Given data:
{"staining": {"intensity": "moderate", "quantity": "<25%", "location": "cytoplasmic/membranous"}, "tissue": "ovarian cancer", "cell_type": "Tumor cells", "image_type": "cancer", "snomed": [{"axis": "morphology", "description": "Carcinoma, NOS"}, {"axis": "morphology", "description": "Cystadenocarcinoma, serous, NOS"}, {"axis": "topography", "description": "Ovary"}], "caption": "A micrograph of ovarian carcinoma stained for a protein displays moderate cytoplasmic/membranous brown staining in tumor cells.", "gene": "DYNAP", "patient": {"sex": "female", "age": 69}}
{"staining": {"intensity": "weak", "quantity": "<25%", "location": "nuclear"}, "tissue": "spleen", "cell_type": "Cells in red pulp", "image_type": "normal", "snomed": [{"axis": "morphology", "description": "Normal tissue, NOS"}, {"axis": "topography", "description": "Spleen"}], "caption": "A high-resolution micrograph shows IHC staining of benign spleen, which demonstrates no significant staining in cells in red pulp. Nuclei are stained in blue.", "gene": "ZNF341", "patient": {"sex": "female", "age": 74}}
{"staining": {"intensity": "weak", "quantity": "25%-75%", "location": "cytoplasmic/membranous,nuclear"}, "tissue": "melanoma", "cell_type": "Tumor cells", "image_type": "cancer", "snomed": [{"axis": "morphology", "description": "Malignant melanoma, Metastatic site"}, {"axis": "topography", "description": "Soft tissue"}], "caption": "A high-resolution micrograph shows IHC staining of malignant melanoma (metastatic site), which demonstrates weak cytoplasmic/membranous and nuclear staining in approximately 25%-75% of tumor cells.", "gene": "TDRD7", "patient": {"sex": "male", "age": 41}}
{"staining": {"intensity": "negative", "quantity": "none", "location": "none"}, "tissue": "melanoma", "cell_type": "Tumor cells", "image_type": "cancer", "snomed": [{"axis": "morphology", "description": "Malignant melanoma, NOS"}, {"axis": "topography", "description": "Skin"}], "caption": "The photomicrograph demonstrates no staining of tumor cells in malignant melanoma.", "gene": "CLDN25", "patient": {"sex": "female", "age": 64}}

What is being asked:
Every line above must appear again in your reply, exactly as written.

Task answer:
{"staining": {"intensity": "moderate", "quantity": "<25%", "location": "cytoplasmic/membranous"}, "tissue": "ovarian cancer", "cell_type": "Tumor cells", "image_type": "cancer", "snomed": [{"axis": "morphology", "description": "Carcinoma, NOS"}, {"axis": "morphology", "description": "Cystadenocarcinoma, serous, NOS"}, {"axis": "topography", "description": "Ovary"}], "caption": "A micrograph of ovarian carcinoma stained for a protein displays moderate cytoplasmic/membranous brown staining in tumor cells.", "gene": "DYNAP", "patient": {"sex": "female", "age": 69}}
{"staining": {"intensity": "weak", "quantity": "<25%", "location": "nuclear"}, "tissue": "spleen", "cell_type": "Cells in red pulp", "image_type": "normal", "snomed": [{"axis": "morphology", "description": "Normal tissue, NOS"}, {"axis": "topography", "description": "Spleen"}], "caption": "A high-resolution micrograph shows IHC staining of benign spleen, which demonstrates no significant staining in cells in red pulp. Nuclei are stained in blue.", "gene": "ZNF341", "patient": {"sex": "female", "age": 74}}
{"staining": {"intensity": "weak", "quantity": "25%-75%", "location": "cytoplasmic/membranous,nuclear"}, "tissue": "melanoma", "cell_type": "Tumor cells", "image_type": "cancer", "snomed": [{"axis": "morphology", "description": "Malignant melanoma, Metastatic site"}, {"axis": "topography", "description": "Soft tissue"}], "caption": "A high-resolution micrograph shows IHC staining of malignant melanoma (metastatic site), which demonstrates weak cytoplasmic/membranous and nuclear staining in approximately 25%-75% of tumor cells.", "gene": "TDRD7", "patient": {"sex": "male", "age": 41}}
{"staining": {"intensity": "negative", "quantity": "none", "location": "none"}, "tissue": "melanoma", "cell_type": "Tumor cells", "image_type": "cancer", "snomed": [{"axis": "morphology", "description": "Malignant melanoma, NOS"}, {"axis": "topography", "description": "Skin"}], "caption": "The photomicrograph demonstrates no staining of tumor cells in malignant melanoma.", "gene": "CLDN25", "patient": {"sex": "female", "age": 64}}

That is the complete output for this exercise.